Finalmente, às vezes as histórias eficazes não são aquelas que giram em torno de um tema –algo que muitas vezes é contraditório para os financiadores–. Isto surgiu em um painel de discussão fantástico este ano em Sundance com cineastas e cientistas do BIPOC e curado pela nova iniciativa Climate Story Lab da Doc Society. Assista-o na íntegra:
Como destacaram os painelistas, para avançar uma narrativa útil para combater a mudança climática, nem sempre precisamos que nossos filmes e programas de TV sejam sobre a mudança do clima. Precisamos de novelas, dramas e comédias românticas mais regulares, onde a mudança climática (ou insira outro assunto aqui) é tecida como parte do contexto mais amplo no qual o drama em particular se desenvolve (algo que está começando a acontecer no Reino Unido, aparentemente).

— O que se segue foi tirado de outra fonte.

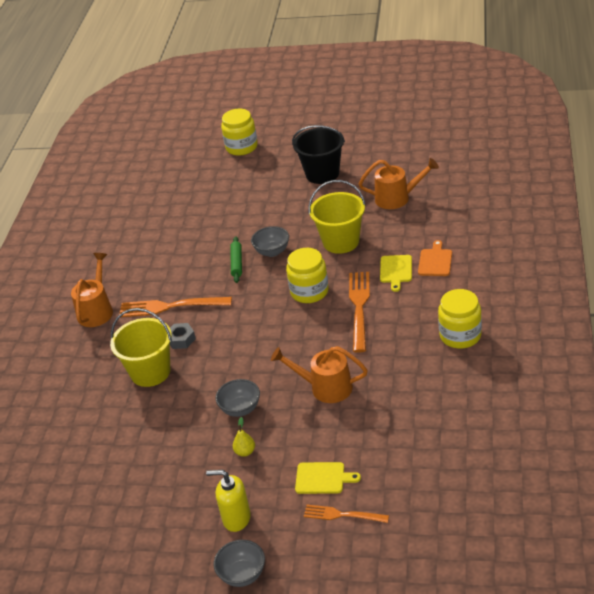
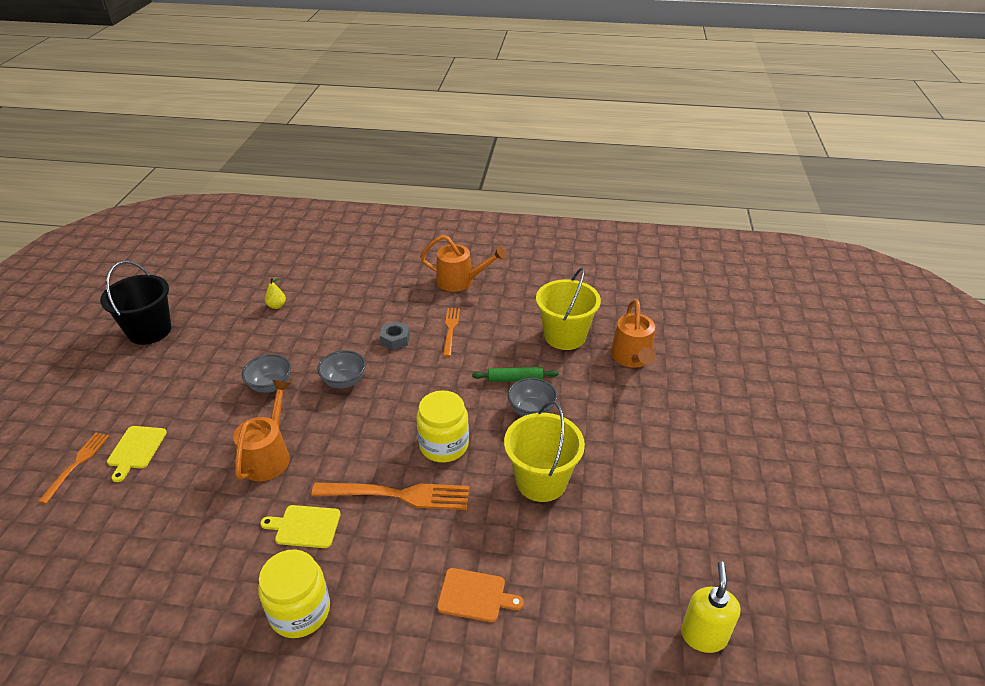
camera: 85 degrees right, 0 degrees up
yellow bucket [110,308,172,387] -> yellow bucket moved to [536,267,601,350]
orange fork [119,297,232,317] -> orange fork [443,308,460,357], size x0.60
yellow soap dispenser [206,470,251,532] -> yellow soap dispenser moved to [681,562,740,653]
grey bowl [214,540,265,587] -> grey bowl moved to [317,350,366,389]
yellow jar [221,109,258,156] -> none
yellow pear [233,417,255,457] -> yellow pear moved to [265,278,286,309]
black bucket [292,125,345,184] -> black bucket moved to [100,261,171,345]
orange watering can [359,158,439,209] -> orange watering can moved to [611,299,656,368]
yellow cutting board [380,255,412,292] -> yellow cutting board moved to [260,505,341,548]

E há outras maneiras de definir uma narrativa efetiva. Talvez uma história nos ensine algo sobre nós mesmos, ou nos permita sentir-nos vistos, ou traga uma sensação de beleza para o mundo. Muitas vezes as histórias funcionam de maneiras difusas e não diretas. A socióloga Francesca Polletta e outros argumentam, por exemplo, que as histórias podem não ser efetivas se sua mensagem for explícita demais, e que a ambiguidade é muitas vezes uma vantagem. Com muita frequência, tentamos domar as histórias, simplificá-las. Não conseguimos pensar na efetividade como algo multifacetado.
As histórias não são fórmulas mágicas e o seu impacto não é linear. O relato de histórias é importante porque é poderoso: é fundamental para a forma como atuamos como seres humanos. Mas exatamente isso que torna as histórias poderosas também as torna complicadas e imprevisíveis. Precisamos aprender a viver com isso.